The Chair: The product is more bespoke to the customer.
Professor Jonatan Pinkse: In that sense, yes, but that is not always a good thing. Anecdotally, I bought a house here and I bought a house in the Netherlands. In the Netherlands, I buy a house and it is basically just an empty house. The kitchen I get is standard, and I do not want it. They really make sure it is the worst possible kitchen because they want me to splash out and get a better kitchen. There is nothing on the walls. You could say that is because I can do it to my own taste, but it means I have to pay a lot of money to get things on my walls. It works very differently.
When we bought a house here, we were pleasantly surprised that the kitchen that was standard was actually okay. Maybe we are not very demanding, but it was a nice kitchen.
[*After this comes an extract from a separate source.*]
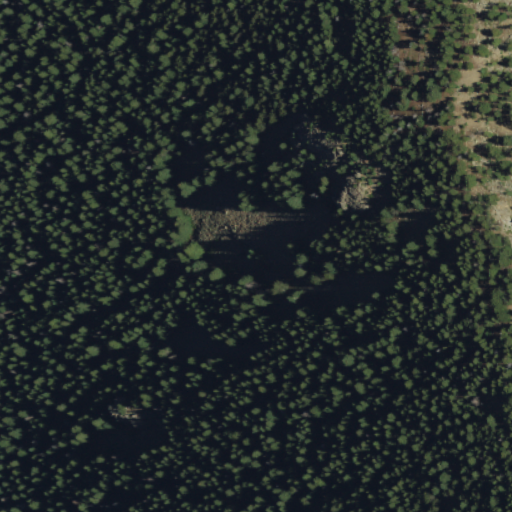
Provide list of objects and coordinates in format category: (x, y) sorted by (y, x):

The walls were all finished so it was not all bad; it was actually pretty good.
The most important thing was: I started paying for it only when I moved in. In the Netherlands, you start paying once you sign the contract, and then it can take two years until it is finished: every month you are paying for a house you are not even living in. So, it was not all bad here. I liked buying a house here more than in the Netherlands, but the reasons for that are beyond me. I am just being a customer and seeing the difference.
The Chair: We are very, very grateful to you. We have learned a lot and explored a number of important issues, so thank you very much.